I walked along the beach for a while, thinking about what to do next. It felt a bit lonely, but with my new mobility I could always ride back into town. I grabbed my netbook and rode to the “bus station” area for dinner. By then it was dark. On the country road I drove my rattling machine at full throttle. Dinner was omelette, fries, and tea again.

In the evening there was much more activity in town than at noon. Earlier the streets had been almost empty; now cafés and streets were full. I watched people for a while, then rode to an internet café around the corner. Since Marrakech, I hadn’t been online—maybe not even there. I had to wait, so I sat on the steps outside, smoking one cigarette after another. Teenagers spent their evenings chatting on the computers.

An hour cost about one euro. The café had around ten computers, sharing something like DSL speed. I got an old machine with badly installed software, but that didn’t matter. I spent a long time answering work emails and browsing. Shortly before midnight, I rode back to Legzira.

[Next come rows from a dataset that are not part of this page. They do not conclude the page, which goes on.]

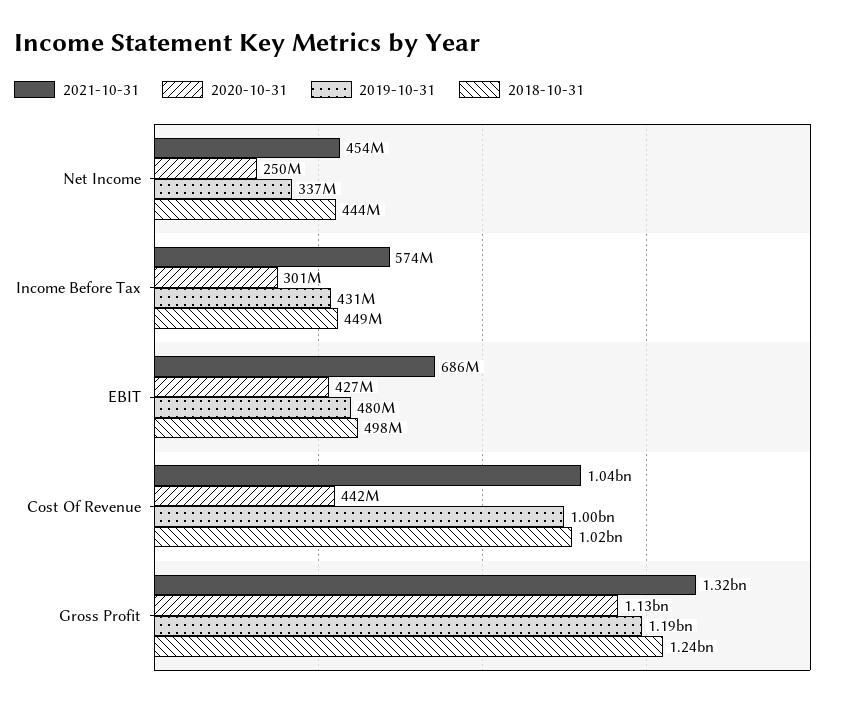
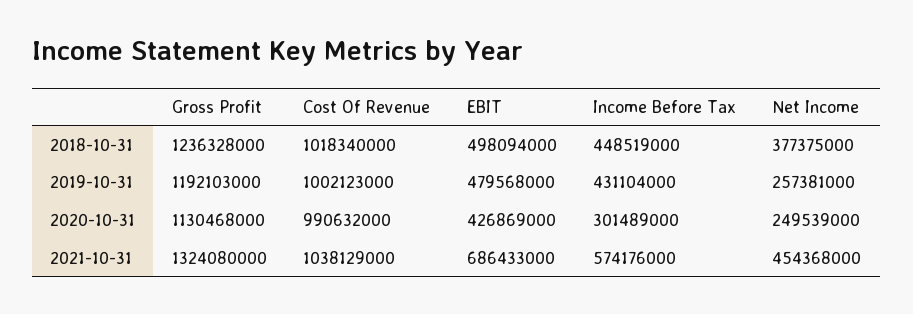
  {
    "2021-10-31": {
      "Net Income": 454368000,
      "Income Before Tax": 574176000,
      "EBIT": 686433000,
      "Cost Of Revenue": 1038129000,
      "Gross Profit": 1324080000
    },
    "2020-10-31": {
      "Net Income": 249539000,
      "Income Before Tax": 301489000,
      "EBIT": 426869000,
-     "Cost Of Revenue": 442000000,
+     "Cost Of Revenue": 990632000,
      "Gross Profit": 1130468000
    },
    "2019-10-31": {
-     "Net Income": 337000000,
+     "Net Income": 257381000,
      "Income Before Tax": 431104000,
      "EBIT": 479568000,
      "Cost Of Revenue": 1002123000,
      "Gross Profit": 1192103000
    },
    "2018-10-31": {
-     "Net Income": 444000000,
+     "Net Income": 377375000,
      "Income Before Tax": 448519000,
      "EBIT": 498094000,
      "Cost Of Revenue": 1018340000,
      "Gross Profit": 1236328000
    }
  }

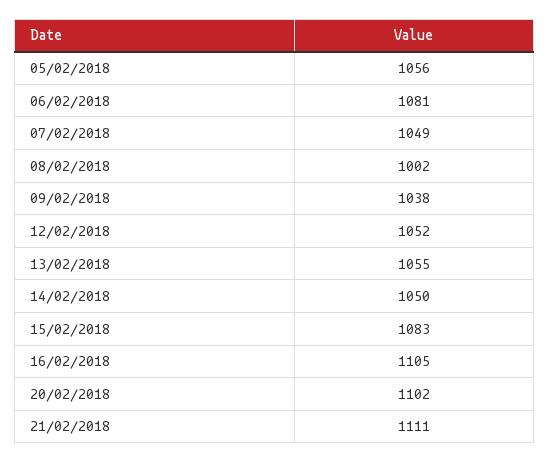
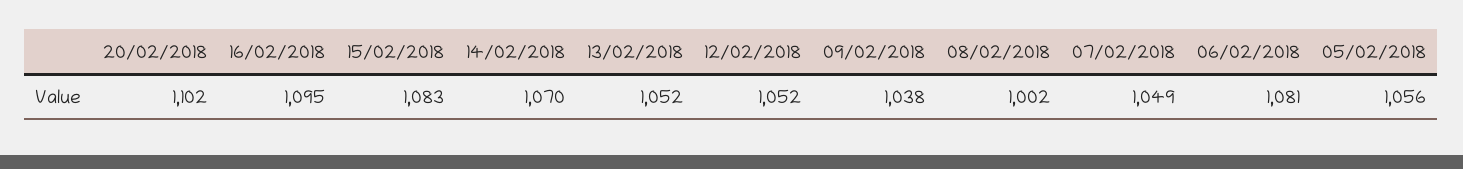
  {
    "05/02/2018": 1056,
    "06/02/2018": 1081,
    "07/02/2018": 1049,
    "08/02/2018": 1002,
    "09/02/2018": 1038,
    "12/02/2018": 1052,
-   "13/02/2018": 1055,
+   "13/02/2018": 1052,
-   "14/02/2018": 1050,
+   "14/02/2018": 1070,
    "15/02/2018": 1083,
-   "16/02/2018": 1105,
+   "16/02/2018": 1095,
-   "20/02/2018": 1102,
+   "20/02/2018": 1102
-   "21/02/2018": 1111
  }

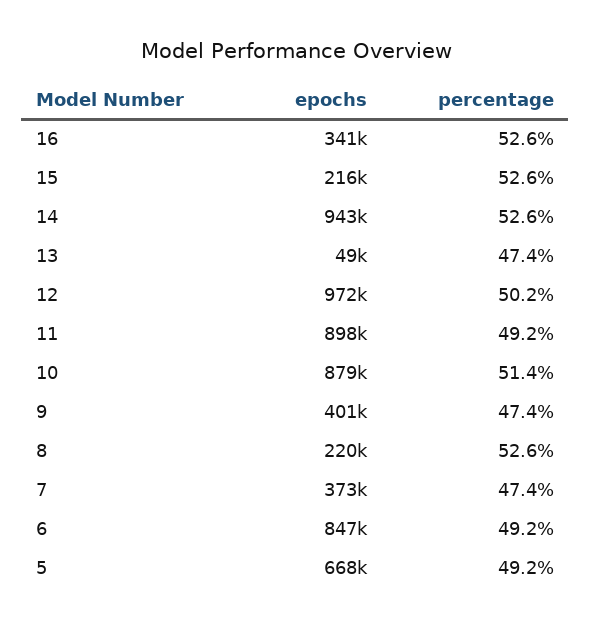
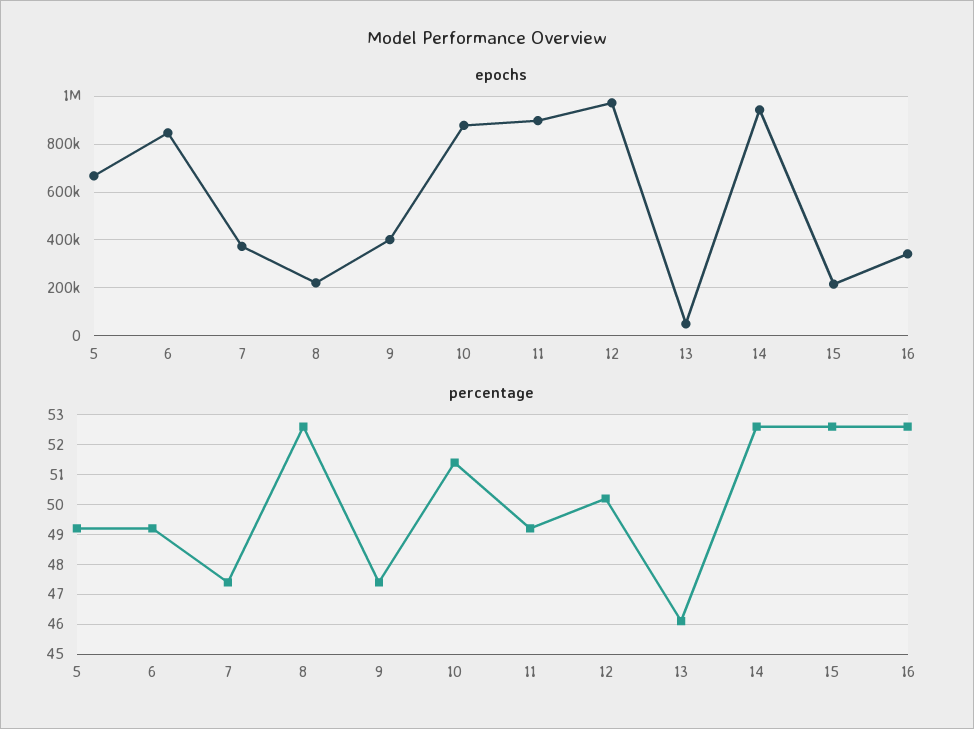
  {
    "epochs": {
      "16": 341000,
      "15": 216000,
      "14": 943000,
      "13": 49000,
      "12": 972000,
      "11": 898000,
      "10": 879000,
      "9": 401000,
      "8": 220000,
      "7": 373000,
      "6": 847000,
      "5": 668000
    },
    "percentage": {
      "16": 52.6,
      "15": 52.6,
      "14": 52.6,
-     "13": 47.4,
+     "13": 46,
      "12": 50.2,
      "11": 49.2,
      "10": 51.4,
      "9": 47.4,
      "8": 52.6,
      "7": 47.4,
      "6": 49.2,
      "5": 49.2
    }
  }

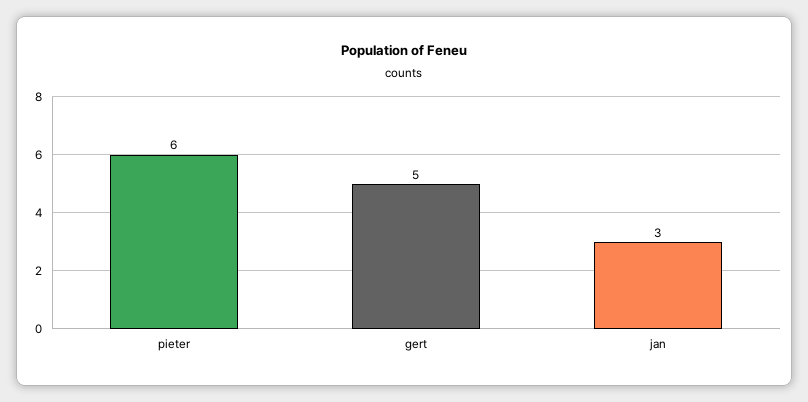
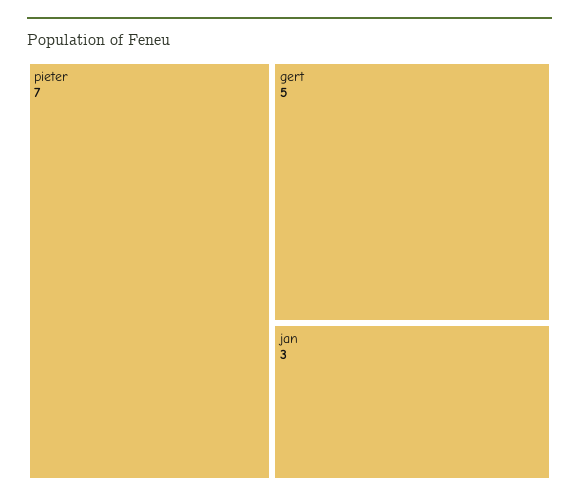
  {
-   "pieter": 6,
+   "pieter": 7,
    "gert": 5,
    "jan": 3
  }

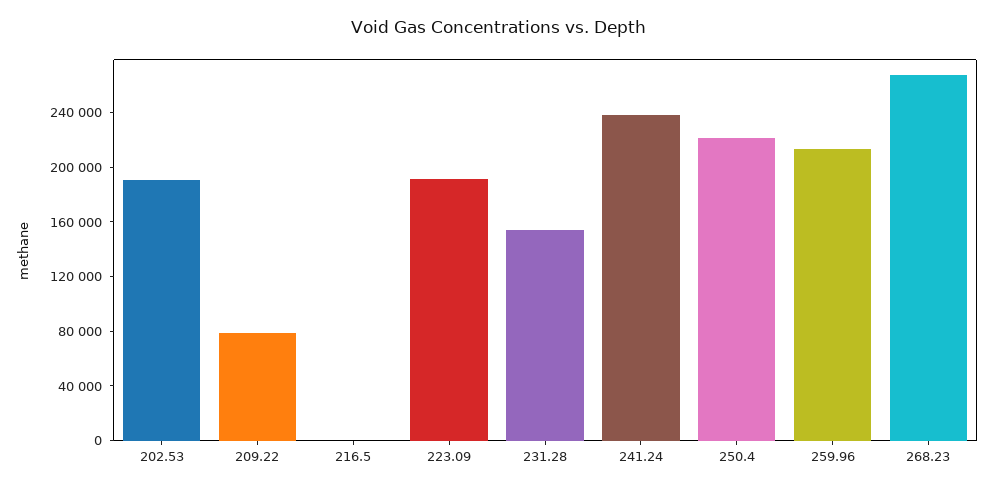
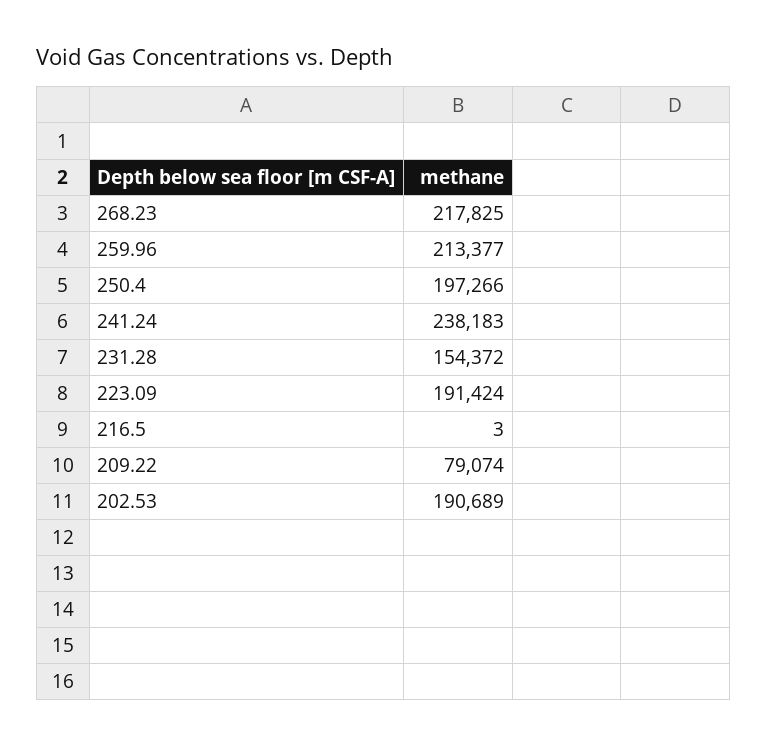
  {
    "202.53": 190689,
    "209.22": 79074,
    "216.5": 3,
    "223.09": 191424,
    "231.28": 154372,
    "241.24": 238183,
-   "250.4": 220000,
+   "250.4": 197266,
    "259.96": 213377,
-   "268.23": 270000
+   "268.23": 217825
  }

On the country road, covering the roughly 15 km, it became quite cold. I parked the moped where the hotel staff had told me earlier and went to my room. On the terrace I enjoyed the silence, the loud roar of the sea, and the incredible clarity of the stars. The clothes I had hung out to dry were no drier than the day before. I had hoped the sun would help, but at nearly 100% humidity nothing dries.

I studied the guidebook again and decided that the next day would be my farewell here—I would head into the mountains.